Le Mexique est de nouveau secoué par l'apparition d'un charnier contenant 72 cadavres. La nouvelle est tombée mercredi soir, en même temps que s'achevait une mobilisation massive contre la violence des narcotrafiquants et les conséquences meurtrières de la riposte militaire du gouvernement. Cela s'est passé à San Fernando, dans le Nord-Est, à l'endroit même où 72 migrants avaient été massacrés en août dernier. Cette fois-ci, par contre, les victimes ne seraient pas des migrants, raconte notre collaboratrice.

À nouveau, l'horreur. À nouveau, des dizaines de corps qui apparaissent en pleine campagne. Plus tôt cette semaine, les autorités judiciaires de l'État de Tamaulipas, dans le nord-est du Mexique, ont repéré plusieurs fosses contenant au total 72 cadavres, selon un dernier bilan dévoilé par les autorités vendredi.

La macabre découverte s'est produite dans la municipalité de San Fernando, tristement célèbre pour le massacre de 72 migrants centraméricains et sud-américains par le cartel des Zetas, en août dernier. Alors qu'ils se dirigeaient vers la frontière avec les États-Unis, les migrants avaient été enlevés par les narcotrafiquants, qui voulaient les obliger à travailler pour eux. Les sans-papiers ont refusé et ont été criblés de balles par leurs ravisseurs.

Pourtant, dans le cas de ce nouveau charnier, qui daterait d'il y a au moins 10 mois, rien n'indique que les victimes seraient des migrants, d'après les premières analyses des autorités. Hier 14 personnes ont été arrêtées pour leur implication présumée dans l'assassinat des 72 personnes à San Fernando.

Les nombreuses «narcofosses» découvertes au cours des derniers mois au Mexique sont un signe de l'extrême violence pratiquée par les cartels et renvoient aussi à la problématique des disparitions forcées. Le Groupe de travail sur les disparitions forcées de l'ONU et la Commission nationale des droits de l'homme (CNDH), un organe gouvernemental, ont dénoncé de concert l'ampleur du phénomène la semaine dernière. D'après la CNDH, 5397 disparitions forcées sont survenues depuis 2006, depuis que le président Felipe Calderon a lancé son offensive contre les cartels.

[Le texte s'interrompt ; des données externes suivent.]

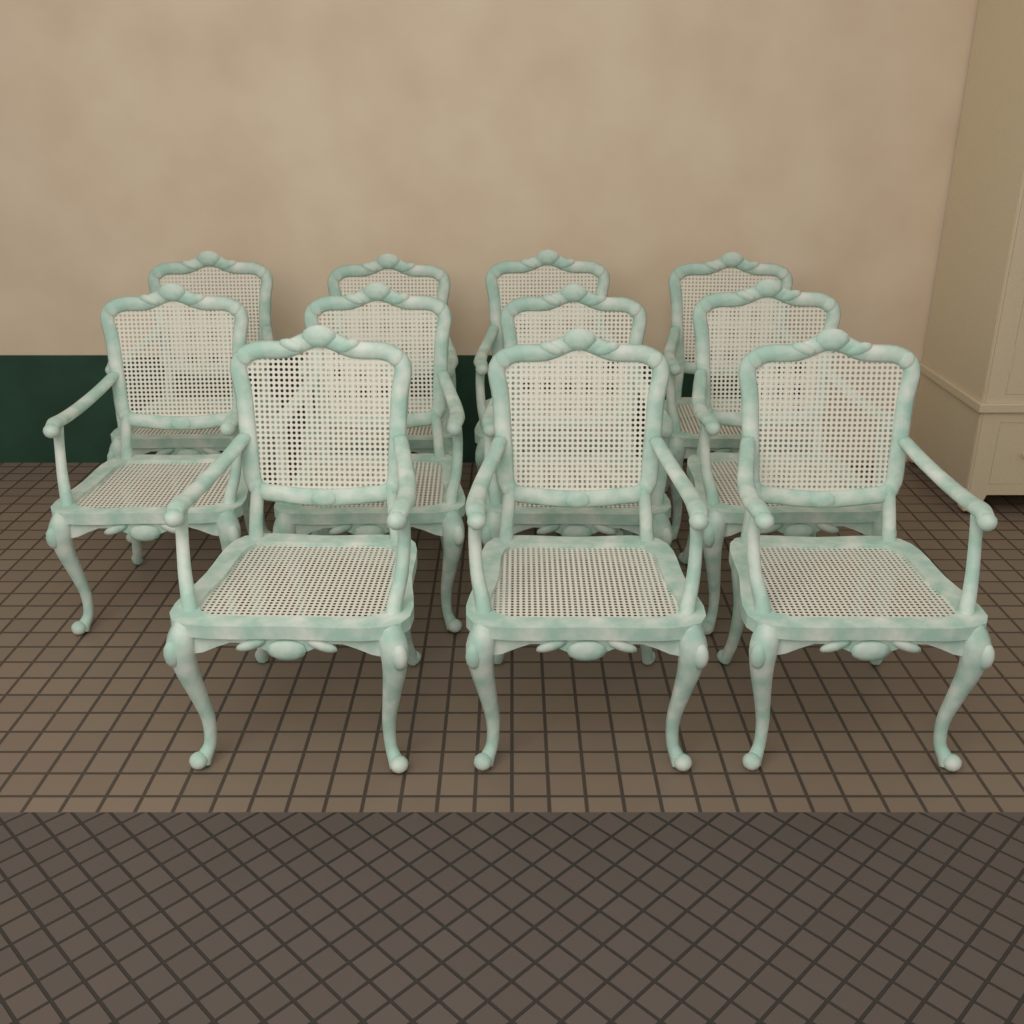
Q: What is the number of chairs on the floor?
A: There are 11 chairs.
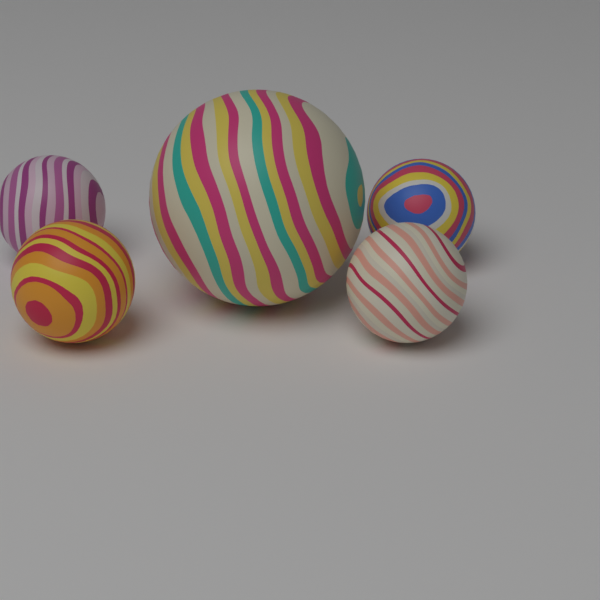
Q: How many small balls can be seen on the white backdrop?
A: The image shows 4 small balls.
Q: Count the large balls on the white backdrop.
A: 1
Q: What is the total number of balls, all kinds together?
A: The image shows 5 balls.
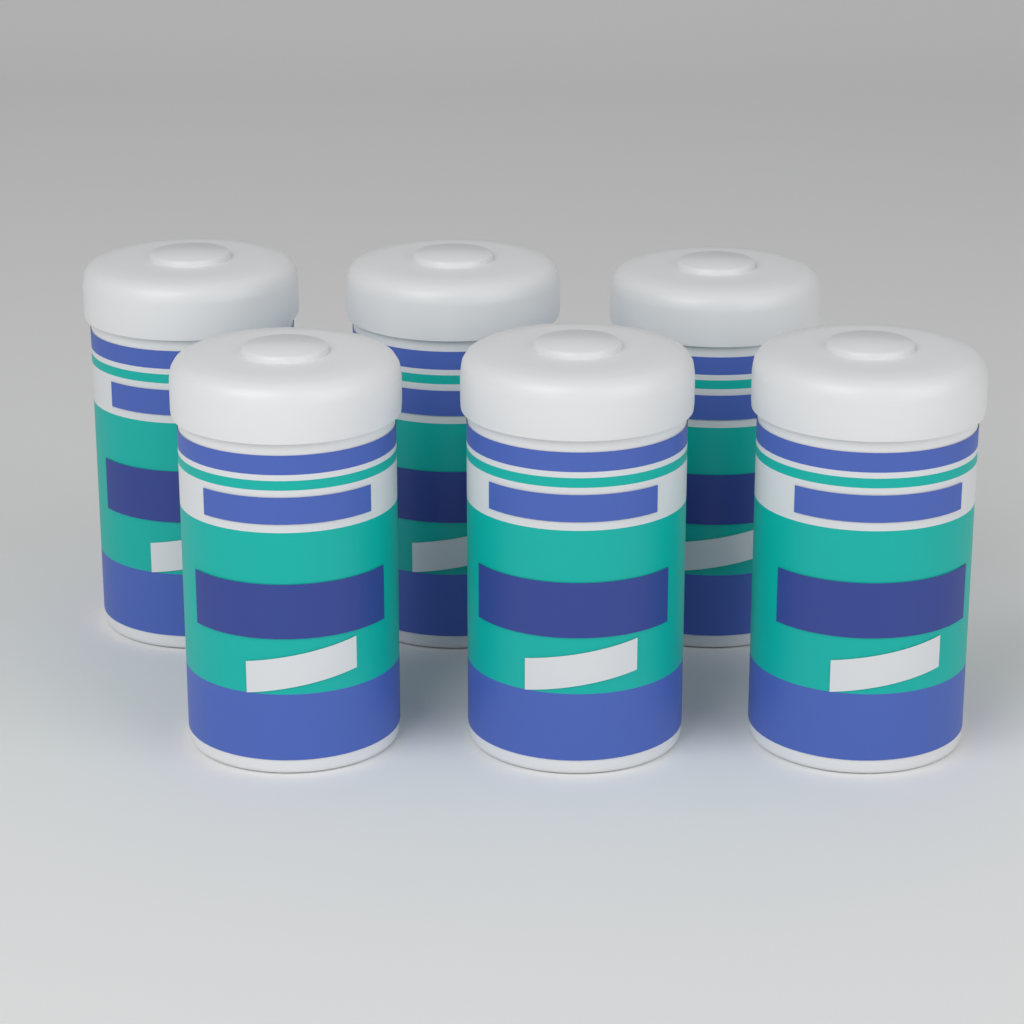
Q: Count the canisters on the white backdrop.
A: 6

Toutes ne sont pas liées au crime organisé, mais le nombre de disparitions a considérablement augmenté au cours de ces quatre dernières années. En outre, 8898 corps, dont un grand nombre sont des victimes de la guerre des cartels, n'ont pas encore été identifiés.

«On ne me dit rien»

«Je suis prête à affronter leur mort. Ce que je n'accepte pas, c'est qu'on ne me dise rien», raconte Gloria Aguilar lors d'un entretien à La Presse, montrant des photos de son mari et ses deux fils, disparus en septembre 2008. Depuis lors, cette habitante de Monterrey, ville du nord du Mexique frappée de plein fouet par les affrontements entre cartels, remue ciel et terre pour retrouver sa famille. Ils étaient tous trois policiers, affectés à la circulation, mais les autorités n'ont pas daigné enquêter sur leur disparition.

Après avoir mené l'enquête de son côté, Gloria les soupçonne d'être impliquées. «On me dit qu'il s'agit d'un règlement de comptes du crime organisé, mais mon mari et mes fils n'ont rien à voir avec ces milieux-là, je n'y crois pas!» se désespère-t-elle. L'été dernier, elle s'est rendue sur les différents sites où ont été découvertes des «narcofosses» dans les environs de Monterrey. Au total, 70 corps ont été exhumés en juillet. «Heureusement, mon mari et mes fils n'y étaient pas...»

Dans les cas de disparitions forcées, hormis les narcotrafiquants, les policiers fédéraux et les militaires sont régulièrement montrés du doigt. À l'issue de sa mission au Mexique, le Groupe de Travail sur les Disparitions Forcées de l'ONU a dénoncé l'implication croissante des militaires dans ce genre d'affaires et a recommandé le retrait de l'armée des opérations de sécurité publique. Pour lutter contre les cartels, le président Calderon avait en effet opté pour la stratégie militaire, en déployant 50 000 soldats, en particulier dans les villes du Nord.